Why the movie affected me so is difficult to explain. From the moment the movie begins, with Dustin Hoffman's Benjamin Braddock flying home from college, we are taken on a journey with him, a young man who's worried about his future, which he wants to be..."different". The movie in its early stages holds us largely on the strength of the music by Simon and Garfunkel, and Ben's exquisite discomfort at the welcome home party his parents throw nominally on his behalf. And then Mrs. Robinson tries to seduce him...does seduce him, in fact, for all that it takes Ben a while to gather what little nerve he has, and go through with it.
Benjamin Braddock wants his future to be different, he doesn't want to be ordinary. He wants something larger, something glittering. And when he meets Elaine Robinson, that something presents itself: a young woman who is almost a living symbol for a grand passion. But it isn't his hopes or his idealism that see him through. It is through his affair, his introduction to the adult world of betrayal and compromise, and his ultimate rejection of it, that he gains the confidence and the social skills that enable him to defy convention, his family, and win Elaine Robinson. Mrs. Robinson made Benjamin Braddock worldly, but she also made him strong, she gave him a core. After having discovered just how lost he could be, it made him place a premium on finding something real. In a very real sense, Mrs. Robinson made him a man her daughter could fall in love with. Did any mother ever give her daughter a prettier wedding present?
Watching the movie, I always share Braddock's hopes and disillusion.
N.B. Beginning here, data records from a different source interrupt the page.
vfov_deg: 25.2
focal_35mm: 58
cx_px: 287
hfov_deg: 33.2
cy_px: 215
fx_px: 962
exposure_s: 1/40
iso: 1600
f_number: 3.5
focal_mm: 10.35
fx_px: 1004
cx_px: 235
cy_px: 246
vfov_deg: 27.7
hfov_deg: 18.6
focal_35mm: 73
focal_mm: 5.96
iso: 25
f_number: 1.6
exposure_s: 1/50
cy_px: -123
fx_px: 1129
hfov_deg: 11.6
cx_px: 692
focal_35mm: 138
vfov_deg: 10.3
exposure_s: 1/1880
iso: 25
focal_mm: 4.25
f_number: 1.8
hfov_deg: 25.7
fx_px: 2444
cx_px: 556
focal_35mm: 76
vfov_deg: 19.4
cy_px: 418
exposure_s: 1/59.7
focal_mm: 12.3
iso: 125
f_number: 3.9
I learn the lessons he learned. I think I'd know to go after my dream, if a chance at it presented itself to me. I just don't see that chance. And so I feel like Ben, in the movie, when he’s drifting in the pool. Benjamin tells his father, "It's very comfortable, just to drift." But of course he's lying.
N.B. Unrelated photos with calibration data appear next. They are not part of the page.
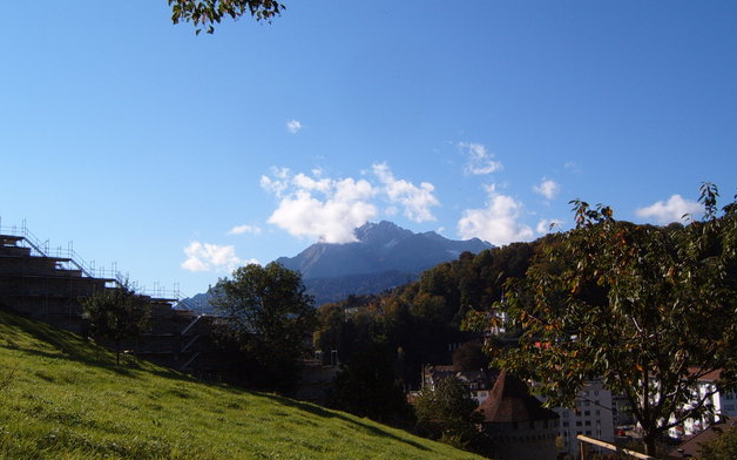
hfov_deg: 49.3
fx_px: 803
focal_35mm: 40
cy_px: 221
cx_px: 367
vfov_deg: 32.0
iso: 63
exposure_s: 1/350
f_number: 6
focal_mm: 6.2
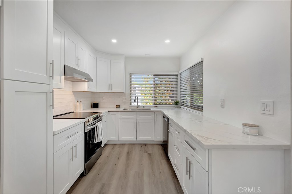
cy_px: 97
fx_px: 122
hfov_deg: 100.4
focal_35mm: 15
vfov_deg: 77.3
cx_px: 146
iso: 100
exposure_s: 1/30
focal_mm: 10
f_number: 5.6
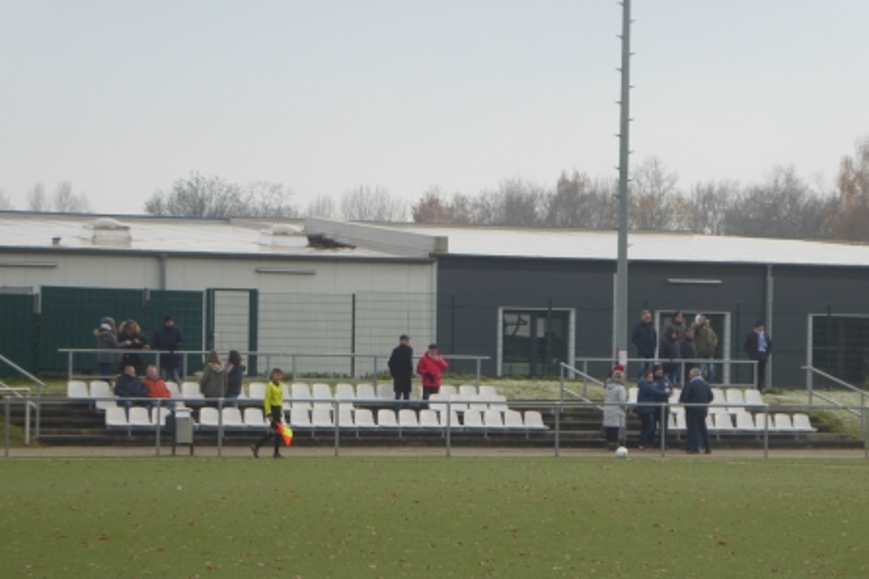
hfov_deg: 12.2
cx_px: 433
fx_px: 4054
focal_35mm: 168
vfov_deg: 8.2
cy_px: 326
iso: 100
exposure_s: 1/80
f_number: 5.5
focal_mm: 28.7
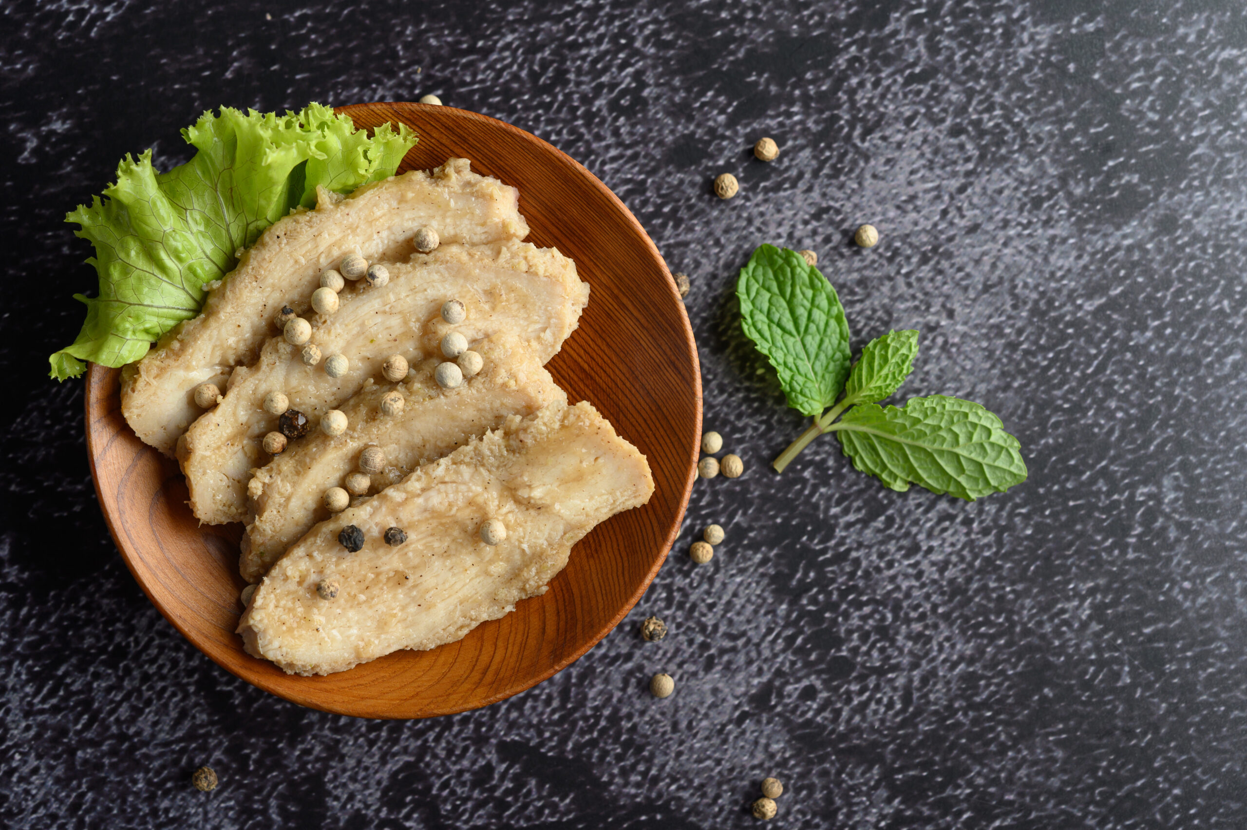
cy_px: 415
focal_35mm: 60
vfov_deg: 22.6
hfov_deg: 33.4
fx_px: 2077
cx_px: 624
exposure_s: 1/160
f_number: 10
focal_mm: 60
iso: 100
It's partly Mrs. Robinson’s fault that I haven't made more of myself, I suppose. But I am a work in progress, and it will surely be partly her doing if I ever become the man I want to be. It took an actress with a great talent to portray the villain that Mrs. Robinson was, and her underlying vulnerability, and her great, untouched need for love. I owe Anne Bancroft a debt I cannot repay. Anne Bancroft, rest in peace.